Jargon Ngawur Trump

- Twitter.com/@realDonaldTrump
VIVA – Perang diksi "receh" di masa kampanye Pilpres negeri ini makin tajam, menggelikan, dan bikin geleng-geleng kepala. Demi meraih perhatian lebih banyak publik, dua pasang calon presiden dan wakil presiden yang berseteru beserta timses jor-joran melontarkan pernyataan kontroversial, seolah tak peduli apakah itu berlanjut pada debat kusir yang tak perlu, bahkan terkesan mengesampingkan etika. Â
Kubu Prabowo kisruh dengan 'Tempe setipis ATM,' dan 'tampang Boyolali,' lalu kubu Jokowi mengeluarkan 'politikus sontoloyo,' 'politisi genderuwo,' dan 'buta-budeg.' Kedua kubu terlihat berlomba melontarkan kalimat atau kata-kata yang tak terkait dengan kepentingan publik dengan menggunakan diksi yang populer dalam bahasa sehari-hari.
Berbeda dengan Pilpres 2014 di mana timses dua kandidat konsisten memainkan isu personal, Pilpres kali ini arah isu personal belum terlihat. Tapi yang muncul adalah isu-isu dan kata-kata yang rasanya tak berdampak bagi kepentingan publik.
Media juga ikut meramaikan diksi-diksi tak penting atau receh itu sehingga menjadi meme, lontaran, juga candaan. Politisi saling bersahutan membalas sontoloyo, genderuwo, tampang Boyolali, buta-budeg, dan tempe setipis atm.
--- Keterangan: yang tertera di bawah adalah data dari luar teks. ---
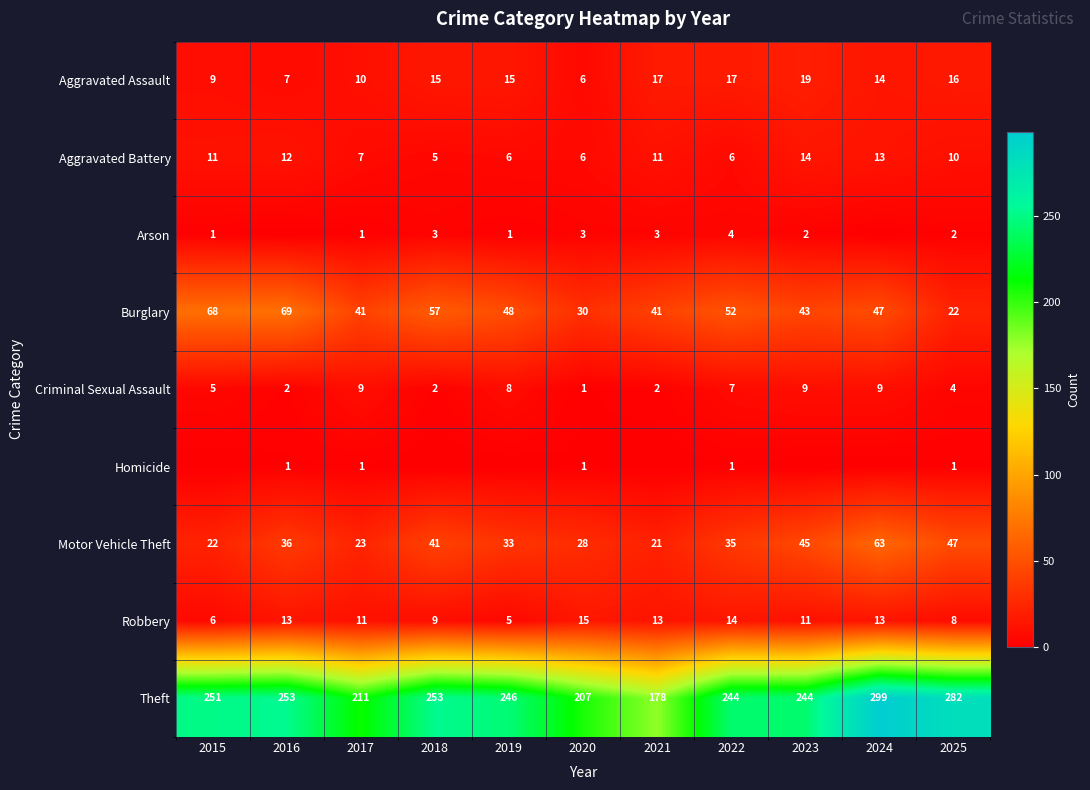

What is the maximum value shown in the chart?

299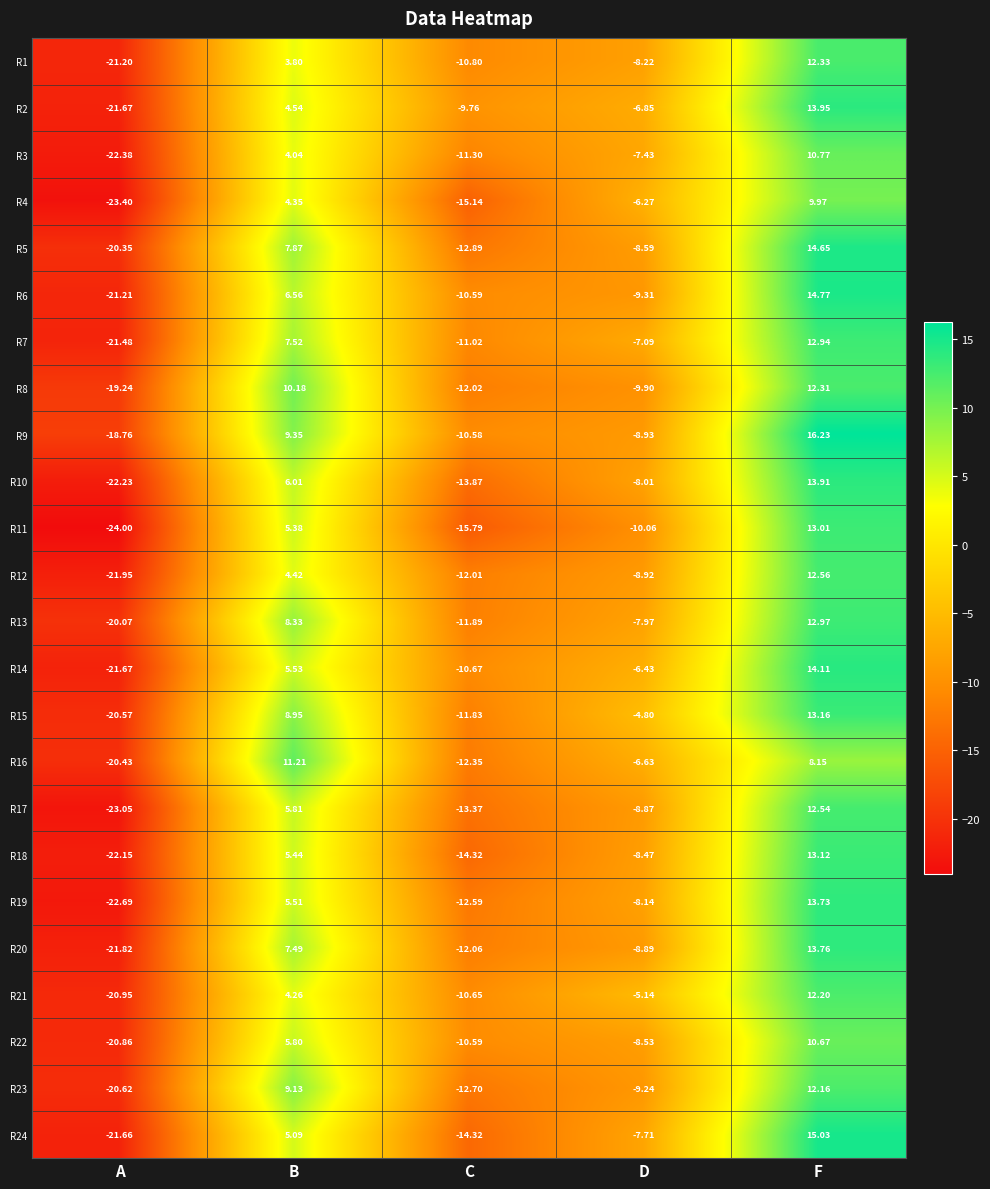

At which category is the sum across all series the highest?

F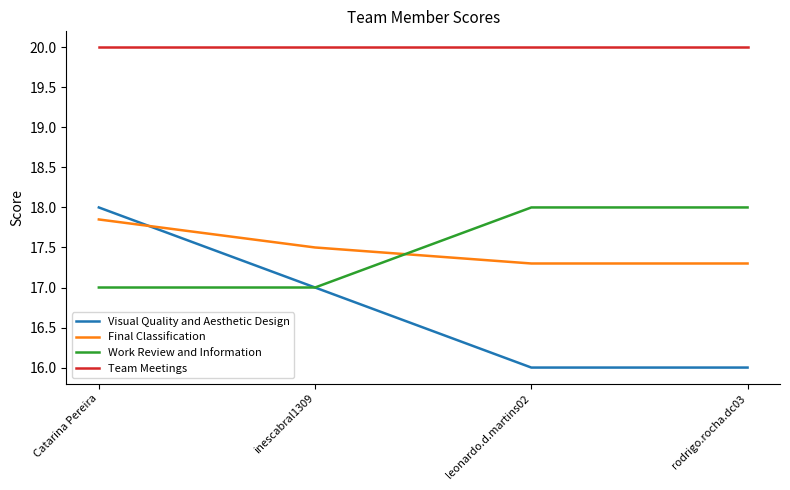

Does the chart have visible grid lines?

No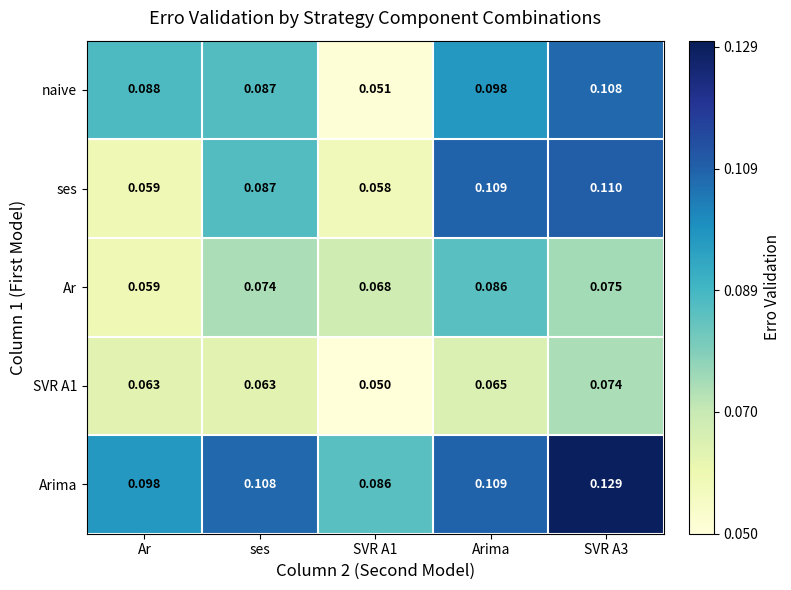

Which series changed the most between Ar and ses?

ses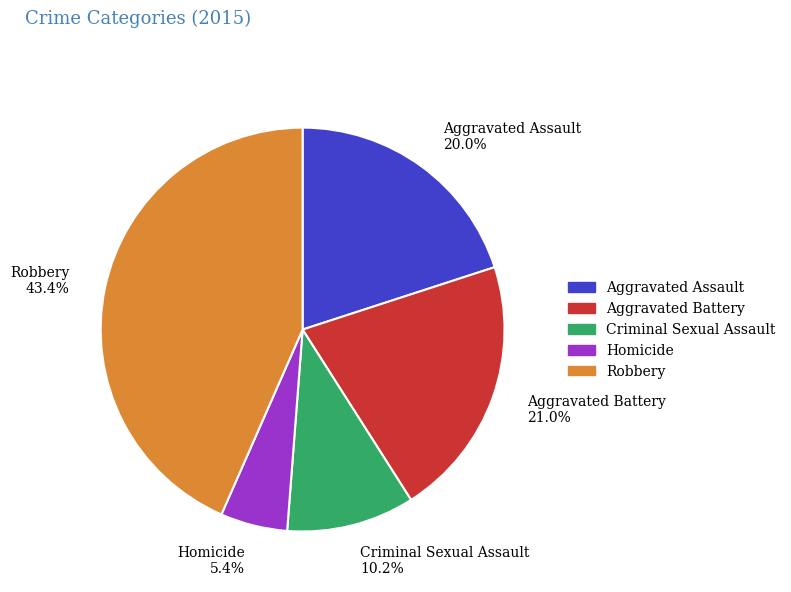

To the nearest percent, what portion does Robbery represent?

43%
Tapi, diksi-diksi receh itu tak hanya terjadi di Indonesia. Amerika Serikat sudah lebih dulu "memelopori," termasuk pada Pemilu 2016 lalu. Donald Trump yang jadi bintangnya. Â
Walau banyak warga Amerika yang sebal dengan rentetan diksi receh yang dilontarkan kepada lawan-lawannya, termasuk Hillary Clinton, Trump toh berhasil menang Pilpres. Padahal jutaan rakyat AS tahu, kredibilitas Trump jauh di bawah Hillary.